┌──
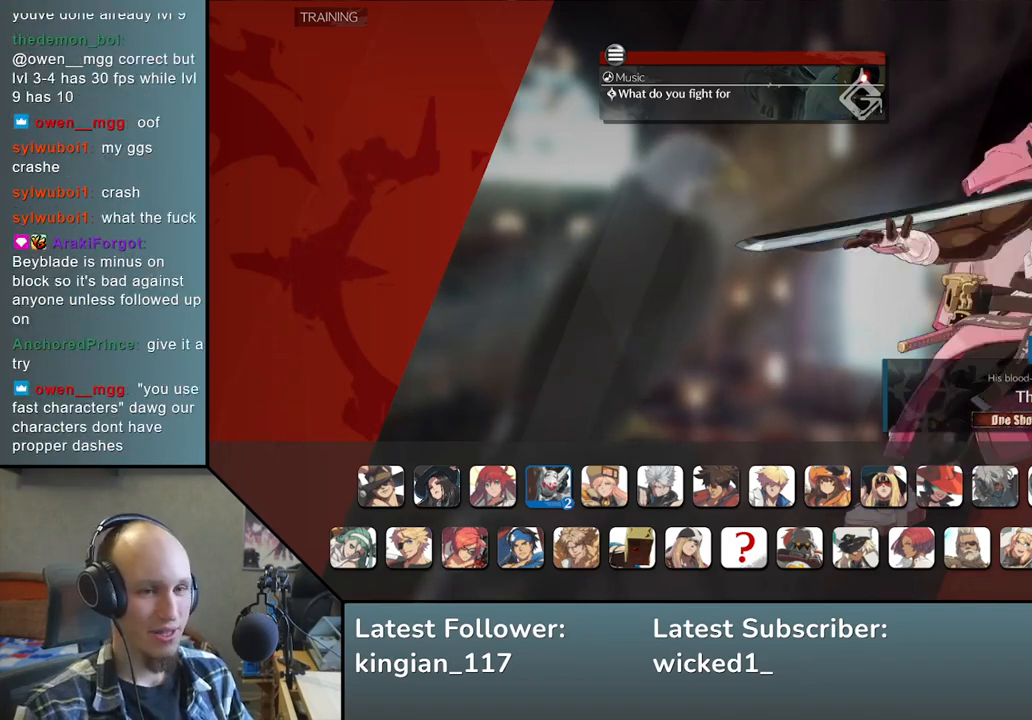
{"buttons": [], "left_stick": "left", "events": [[217, "left_stick", "left"], [333, "left_stick", "center"], [500, "left_stick", "left"]]}
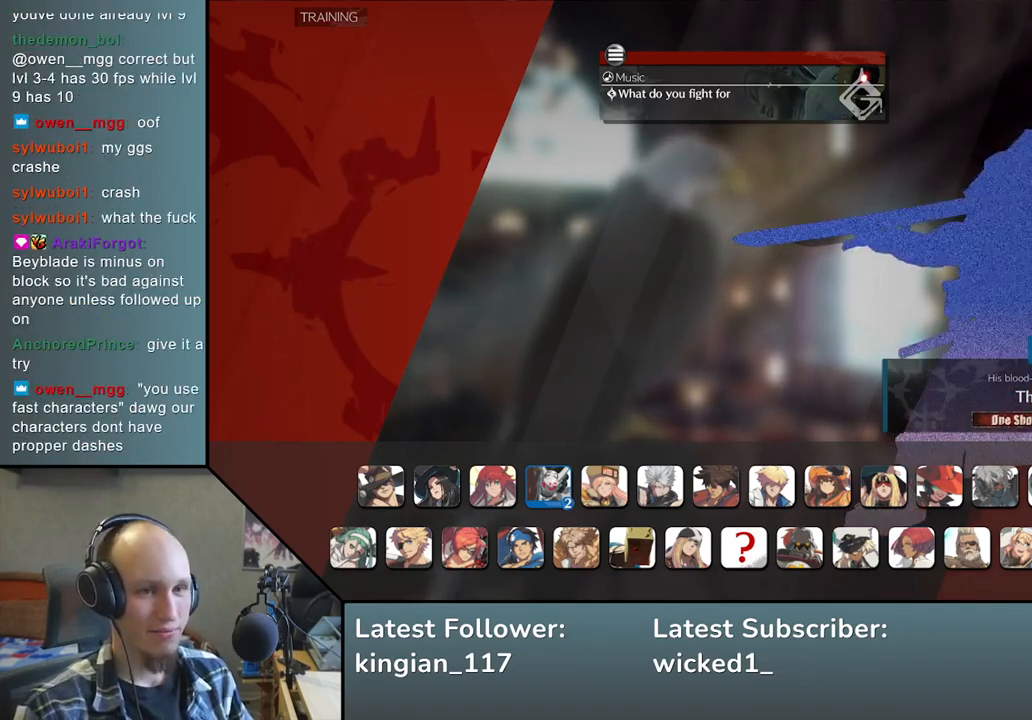
{"buttons": [], "left_stick": "center", "events": [[133, "left_stick", "center"]]}
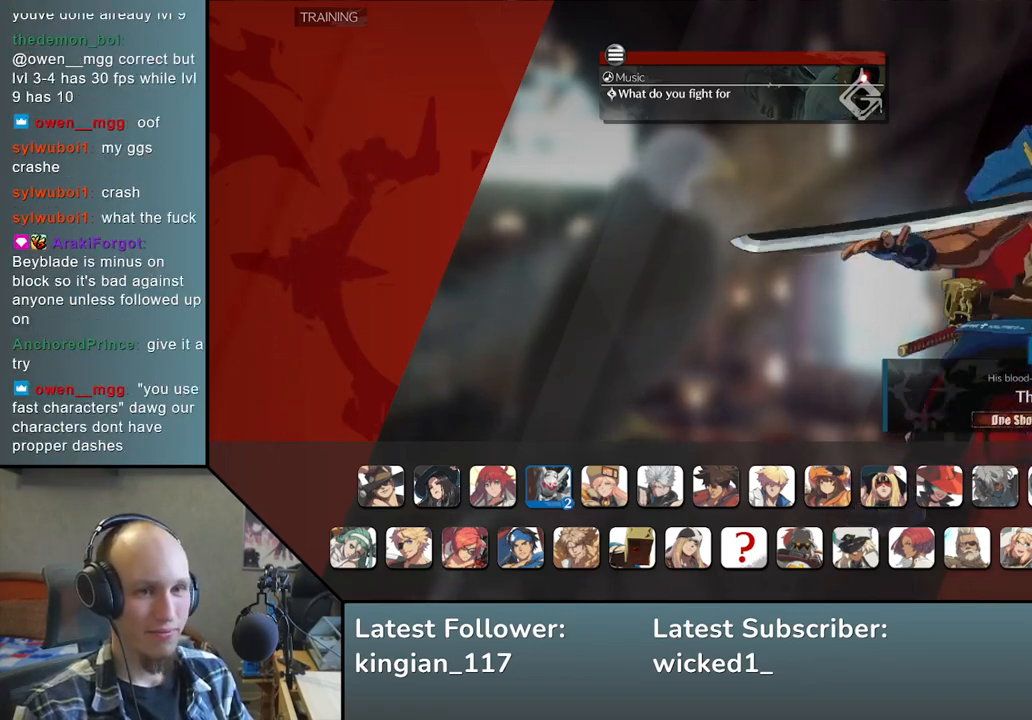
{"buttons": [], "left_stick": "center", "events": []}
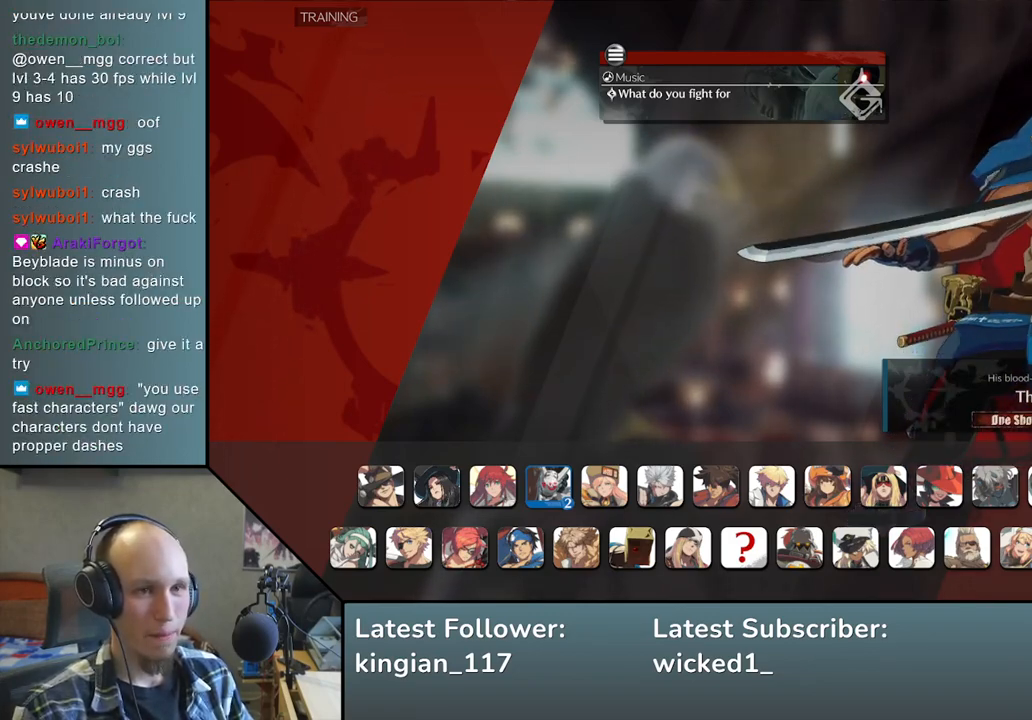
{"buttons": [], "left_stick": "center", "events": []}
└──
# What this task involves
From the first line to the last, output the data exactly, without the pictures.

# Solution for this task
{"buttons": [], "left_stick": "left", "events": [[217, "left_stick", "left"], [333, "left_stick", "center"], [500, "left_stick", "left"]]}
{"buttons": [], "left_stick": "center", "events": [[133, "left_stick", "center"]]}
{"buttons": [], "left_stick": "center", "events": []}
{"buttons": [], "left_stick": "center", "events": []}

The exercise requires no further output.